Exercise
Reproduce the entries line for line, starting at the first line and ending at the line that contains "class: Squamata".

Dataset items:
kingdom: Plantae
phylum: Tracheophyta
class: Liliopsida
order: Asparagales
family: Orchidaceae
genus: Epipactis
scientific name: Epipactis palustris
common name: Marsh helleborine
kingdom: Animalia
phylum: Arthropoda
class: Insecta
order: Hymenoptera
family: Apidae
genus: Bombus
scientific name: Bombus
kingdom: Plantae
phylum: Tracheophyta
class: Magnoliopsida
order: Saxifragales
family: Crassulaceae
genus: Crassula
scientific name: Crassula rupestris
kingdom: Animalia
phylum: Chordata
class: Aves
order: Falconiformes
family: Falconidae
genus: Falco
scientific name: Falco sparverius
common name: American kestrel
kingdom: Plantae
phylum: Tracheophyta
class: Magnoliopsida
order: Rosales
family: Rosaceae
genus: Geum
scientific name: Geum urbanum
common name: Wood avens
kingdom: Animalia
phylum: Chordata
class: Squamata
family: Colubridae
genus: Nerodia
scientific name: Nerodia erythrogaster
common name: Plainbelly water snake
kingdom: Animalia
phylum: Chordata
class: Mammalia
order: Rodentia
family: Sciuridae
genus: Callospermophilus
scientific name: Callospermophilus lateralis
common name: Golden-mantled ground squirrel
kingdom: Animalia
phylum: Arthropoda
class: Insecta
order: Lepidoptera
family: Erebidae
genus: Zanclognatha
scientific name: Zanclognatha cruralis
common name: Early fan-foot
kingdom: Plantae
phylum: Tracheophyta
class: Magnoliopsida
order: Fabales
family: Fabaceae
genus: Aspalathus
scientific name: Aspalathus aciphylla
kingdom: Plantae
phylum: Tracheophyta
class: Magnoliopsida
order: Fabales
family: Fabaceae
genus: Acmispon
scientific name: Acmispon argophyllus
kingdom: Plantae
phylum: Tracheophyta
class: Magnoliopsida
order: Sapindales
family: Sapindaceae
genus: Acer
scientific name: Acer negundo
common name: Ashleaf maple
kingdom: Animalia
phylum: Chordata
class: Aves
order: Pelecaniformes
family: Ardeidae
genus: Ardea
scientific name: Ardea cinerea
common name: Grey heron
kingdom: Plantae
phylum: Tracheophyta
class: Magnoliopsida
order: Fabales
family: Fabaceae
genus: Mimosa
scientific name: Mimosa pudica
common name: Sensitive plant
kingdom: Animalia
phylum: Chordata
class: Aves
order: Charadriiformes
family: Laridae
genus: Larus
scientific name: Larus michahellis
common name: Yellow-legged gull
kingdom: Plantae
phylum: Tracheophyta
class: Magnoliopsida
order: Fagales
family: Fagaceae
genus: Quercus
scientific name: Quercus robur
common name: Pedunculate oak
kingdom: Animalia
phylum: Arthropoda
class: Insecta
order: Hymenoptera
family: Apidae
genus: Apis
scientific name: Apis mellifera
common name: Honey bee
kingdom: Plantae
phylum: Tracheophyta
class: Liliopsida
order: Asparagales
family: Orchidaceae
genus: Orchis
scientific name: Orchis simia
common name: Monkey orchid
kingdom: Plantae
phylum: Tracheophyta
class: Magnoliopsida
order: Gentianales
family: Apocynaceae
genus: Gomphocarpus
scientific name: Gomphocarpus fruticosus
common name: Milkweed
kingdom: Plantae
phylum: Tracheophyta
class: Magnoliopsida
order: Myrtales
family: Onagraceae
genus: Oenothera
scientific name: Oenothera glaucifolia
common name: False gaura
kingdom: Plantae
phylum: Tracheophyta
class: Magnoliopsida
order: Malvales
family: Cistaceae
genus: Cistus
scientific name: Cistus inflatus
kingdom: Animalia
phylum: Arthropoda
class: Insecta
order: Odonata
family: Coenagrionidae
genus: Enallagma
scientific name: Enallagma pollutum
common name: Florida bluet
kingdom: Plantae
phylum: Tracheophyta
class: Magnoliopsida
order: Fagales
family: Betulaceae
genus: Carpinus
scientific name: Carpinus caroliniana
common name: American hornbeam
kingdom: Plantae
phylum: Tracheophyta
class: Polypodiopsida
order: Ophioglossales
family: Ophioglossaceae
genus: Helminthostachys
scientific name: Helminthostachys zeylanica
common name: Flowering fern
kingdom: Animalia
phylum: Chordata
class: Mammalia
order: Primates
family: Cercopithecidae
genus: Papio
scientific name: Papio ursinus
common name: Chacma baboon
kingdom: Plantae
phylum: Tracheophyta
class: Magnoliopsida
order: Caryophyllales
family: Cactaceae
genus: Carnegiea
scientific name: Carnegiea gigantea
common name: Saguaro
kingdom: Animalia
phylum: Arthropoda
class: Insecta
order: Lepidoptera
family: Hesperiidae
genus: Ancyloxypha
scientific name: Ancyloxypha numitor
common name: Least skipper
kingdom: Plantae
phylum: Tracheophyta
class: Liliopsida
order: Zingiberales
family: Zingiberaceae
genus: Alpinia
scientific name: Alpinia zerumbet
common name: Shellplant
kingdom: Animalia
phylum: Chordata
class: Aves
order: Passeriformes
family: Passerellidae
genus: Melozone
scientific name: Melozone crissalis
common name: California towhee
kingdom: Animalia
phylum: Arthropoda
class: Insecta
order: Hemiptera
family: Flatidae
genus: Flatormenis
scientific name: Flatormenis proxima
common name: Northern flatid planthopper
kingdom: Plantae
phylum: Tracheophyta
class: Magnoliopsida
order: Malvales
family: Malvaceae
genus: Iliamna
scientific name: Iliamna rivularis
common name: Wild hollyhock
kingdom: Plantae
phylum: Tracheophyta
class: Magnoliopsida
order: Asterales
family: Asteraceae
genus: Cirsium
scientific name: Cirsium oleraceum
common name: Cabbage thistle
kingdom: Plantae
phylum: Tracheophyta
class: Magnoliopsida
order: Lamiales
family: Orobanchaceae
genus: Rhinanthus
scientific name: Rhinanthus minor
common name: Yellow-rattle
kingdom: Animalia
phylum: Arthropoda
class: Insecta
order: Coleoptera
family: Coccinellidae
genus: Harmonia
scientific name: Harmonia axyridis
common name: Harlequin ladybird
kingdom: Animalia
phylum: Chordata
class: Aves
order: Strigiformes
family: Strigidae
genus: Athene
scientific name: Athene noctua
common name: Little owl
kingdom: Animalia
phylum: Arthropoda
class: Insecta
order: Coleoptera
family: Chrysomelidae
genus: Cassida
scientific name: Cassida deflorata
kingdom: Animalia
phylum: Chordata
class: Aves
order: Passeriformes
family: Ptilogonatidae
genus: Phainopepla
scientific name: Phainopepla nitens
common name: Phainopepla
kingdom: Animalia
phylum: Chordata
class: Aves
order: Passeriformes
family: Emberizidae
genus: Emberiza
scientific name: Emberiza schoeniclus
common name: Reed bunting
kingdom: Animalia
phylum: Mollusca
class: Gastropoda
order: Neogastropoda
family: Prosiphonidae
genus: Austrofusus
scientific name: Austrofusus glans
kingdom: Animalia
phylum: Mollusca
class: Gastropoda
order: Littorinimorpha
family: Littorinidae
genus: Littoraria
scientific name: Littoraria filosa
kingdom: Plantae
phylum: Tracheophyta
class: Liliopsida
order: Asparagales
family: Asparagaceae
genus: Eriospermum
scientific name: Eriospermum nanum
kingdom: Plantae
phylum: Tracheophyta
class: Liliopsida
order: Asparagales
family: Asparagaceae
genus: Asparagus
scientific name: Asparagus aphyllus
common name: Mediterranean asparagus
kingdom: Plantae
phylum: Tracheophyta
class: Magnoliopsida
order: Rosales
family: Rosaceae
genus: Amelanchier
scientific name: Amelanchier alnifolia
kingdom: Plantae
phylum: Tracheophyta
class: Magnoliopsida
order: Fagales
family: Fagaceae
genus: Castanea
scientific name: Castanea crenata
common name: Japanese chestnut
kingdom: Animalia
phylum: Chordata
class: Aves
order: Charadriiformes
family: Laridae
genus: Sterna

Full response
kingdom: Plantae
phylum: Tracheophyta
class: Liliopsida
order: Asparagales
family: Orchidaceae
genus: Epipactis
scientific name: Epipactis palustris
common name: Marsh helleborine
kingdom: Animalia
phylum: Arthropoda
class: Insecta
order: Hymenoptera
family: Apidae
genus: Bombus
scientific name: Bombus
kingdom: Plantae
phylum: Tracheophyta
class: Magnoliopsida
order: Saxifragales
family: Crassulaceae
genus: Crassula
scientific name: Crassula rupestris
kingdom: Animalia
phylum: Chordata
class: Aves
order: Falconiformes
family: Falconidae
genus: Falco
scientific name: Falco sparverius
common name: American kestrel
kingdom: Plantae
phylum: Tracheophyta
class: Magnoliopsida
order: Rosales
family: Rosaceae
genus: Geum
scientific name: Geum urbanum
common name: Wood avens
kingdom: Animalia
phylum: Chordata
class: Squamata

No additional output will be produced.